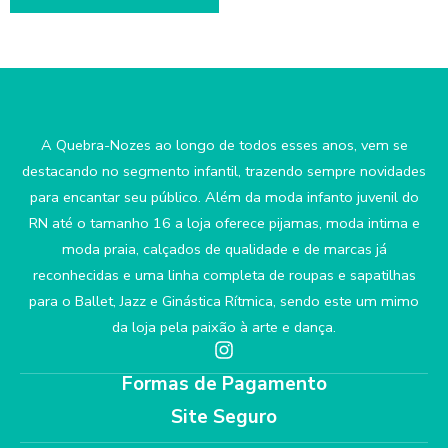
A Quebra-Nozes ao longo de todos esses anos, vem se
destacando no segmento infantil, trazendo sempre novidades
para encantar seu público. Além da moda infanto juvenil do
RN até o tamanho 16 a loja oferece pijamas, moda intima e
moda praia, calçados de qualidade e de marcas já
reconhecidas e uma linha completa de roupas e sapatilhas
para o Ballet, Jazz e Ginástica Rítmica, sendo este um mimo
da loja pela paixão à arte e dança.
Formas de Pagamento
Site Seguro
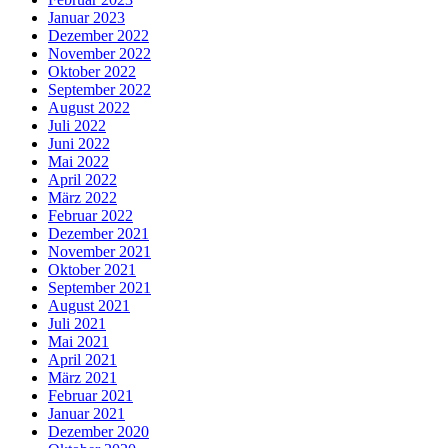
Januar 2023
Dezember 2022
November 2022
Oktober 2022
September 2022
August 2022
Juli 2022
Juni 2022
Mai 2022
April 2022
März 2022
Februar 2022
Dezember 2021
November 2021
Oktober 2021
September 2021
August 2021
Juli 2021
Mai 2021
April 2021
März 2021
Februar 2021
Januar 2021
Dezember 2020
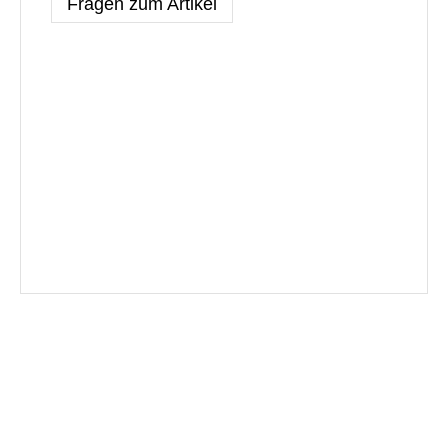
Fragen zum Artikel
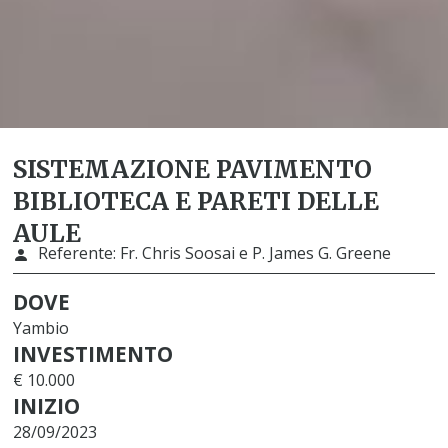
SISTEMAZIONE PAVIMENTO
BIBLIOTECA E PARETI DELLE
AULE
Referente:
Fr. Chris Soosai e P. James G. Greene
DOVE
Yambio
INVESTIMENTO
€ 10.000
INIZIO
28/09/2023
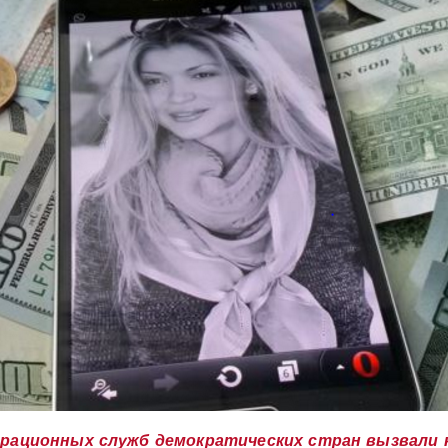
рационных служб демократических стран вызвали 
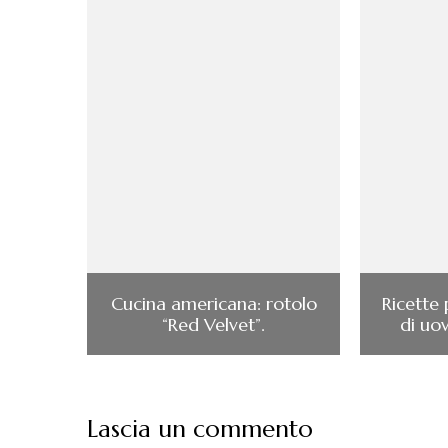
Cucina americana: rotolo
Ricette 
“Red Velvet”.
di uo
Lascia un commento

========================================

> **EXERCISE AIM**
Set the pictures aside and repeat only the lines from the one containing "moda praia, calçados" through the last line of the entries above, exactly as they stand.

> **WRITTEN SOLUTION**
moda praia, calçados de qualidade e de marcas já
reconhecidas e uma linha completa de roupas e sapatilhas
para o Ballet, Jazz e Ginástica Rítmica, sendo este um mimo
da loja pela paixão à arte e dança.
Formas de Pagamento
Site Seguro
Januar 2023
Dezember 2022
November 2022
Oktober 2022
September 2022
August 2022
Juli 2022
Juni 2022
Mai 2022
April 2022
März 2022
Februar 2022
Dezember 2021
November 2021
Oktober 2021
September 2021
August 2021
Juli 2021
Mai 2021
April 2021
März 2021
Februar 2021
Januar 2021
Dezember 2020
Fragen zum Artikel
SISTEMAZIONE PAVIMENTO
BIBLIOTECA E PARETI DELLE
AULE
Referente:
Fr. Chris Soosai e P. James G. Greene
DOVE
Yambio
INVESTIMENTO
€ 10.000
INIZIO
28/09/2023
рационных служб демократических стран вызвали 
Cucina americana: rotolo
Ricette 
“Red Velvet”.
di uo
Lascia un commento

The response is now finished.